History of artificial intelligence

  • In the mid-twentieth century AD, scientists began to explore a new approach to building intelligent machines. Based on recent discoveries in neuroscience and the development of cybernetics through the invention of the digital computer, machines were invented that could simulate the human computational thinking process.
  • The modern field of artificial intelligence research was established in 1956 when a conference was held on the campus of Dartmouth College, and the most prominent leaders of artificial intelligence research included Marvin Minsky, Herbert Simon, John McCarthy, and Allen Noel.
  • In the early 1980s, artificial intelligence research saw new interest through the commercial success of expert systems, which are artificial intelligence programs that mimic the skills and analytical knowledge of one or more human experts.
  • Artificial intelligence achieved great successes in the nineties and the beginning of the twenty-first century AD. Artificial intelligence has been used in data mining, logistics, the technology industry, and medical diagnosis.

Philosophy of artificial intelligence

  • Honda ASIMO Robot: Artificial intelligence represents an inspiration and a challenge to the science of philosophy.
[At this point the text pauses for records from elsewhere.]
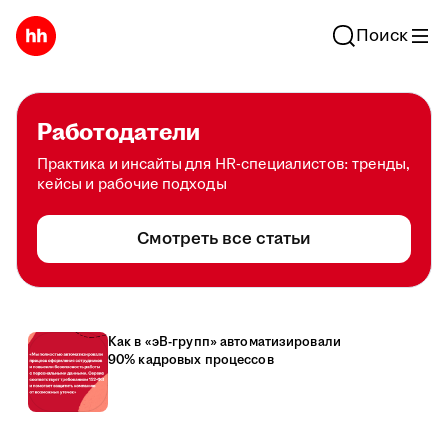
Поиск
Работодатели
Практика и инсайты для HR-специалистов: тренды,
кейсы и рабочие подходы
Смотреть все статьи
Как в «эВ-групп» автоматизировали
90% кадровых процессов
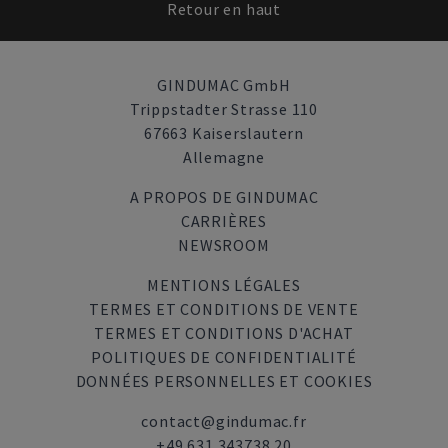
Retour en haut
GINDUMAC GmbH
Trippstadter Strasse 110
67663 Kaiserslautern
Allemagne
A PROPOS DE GINDUMAC
CARRIÈRES
NEWSROOM
MENTIONS LÉGALES
TERMES ET CONDITIONS DE VENTE
TERMES ET CONDITIONS D'ACHAT
POLITIQUES DE CONFIDENTIALITÉ
DONNÉES PERSONNELLES ET COOKIES
contact@gindumac.fr
+49 631 343738 20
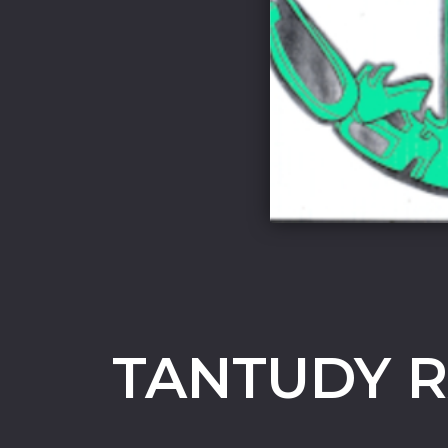
TANTUDY R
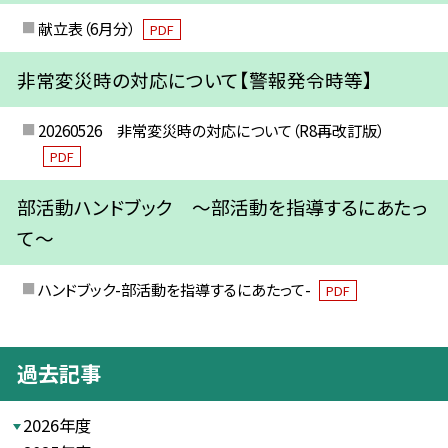
献立表（6月分）
PDF
非常変災時の対応について【警報発令時等】
20260526 非常変災時の対応について（R8再改訂版）
PDF
部活動ハンドブック ～部活動を指導するにあたっ
て～
ハンドブック-部活動を指導するにあたって-
PDF
過去記事
2026年度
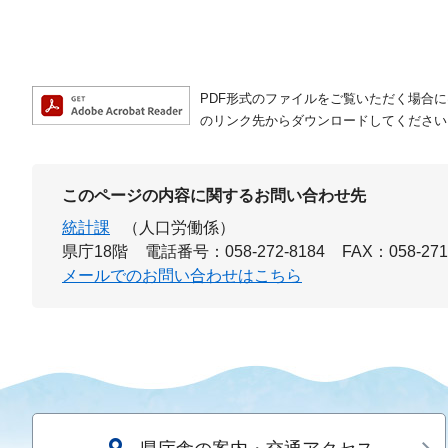
PDF形式のファイルをご覧いただく場合には、A
のリンク先からダウンロードしてください
このページの内容に関するお問い合わせ先
統計課
（人口労働係）
県庁18階
電話番号：058-272-8184
FAX：058-271
メールでのお問い合わせはこちら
Because it has the ability to recreate the capabilities of the human mind.
  • Turing's Law (computational machines and intelligence): We judge a machine's intelligence based on its performance; If the device works with intelligence comparable to that of a human, then its intelligence is similar to that of a human.
  • Dartmouth thesis: Every aspect of the learning process is considered a manifestation of intelligence that enables a person to design a machine that imitates it.
  • Godel's incompleteness theorem: No logical system can prove all correct sentences, and Roger Penrose and others saw that this theory did not set limits on what humans can do, but rather set limits on what machines can do.
  • Noel and Simon's system of physical symbols hypothesis: The essence of intelligence lies in the ability to process symbols.
  • Artificial brain hypothesis: Ray Kurzweil, Hans Moervik and others have suggested that it is technically possible to copy the brain directly in software and hardware.
  • Searle's hypothesis about strong artificial intelligence: Known as the Chinese Room, it centers on the possibility of a computer having a mind similar to a human's if it is properly programmed with the right inputs and outputs.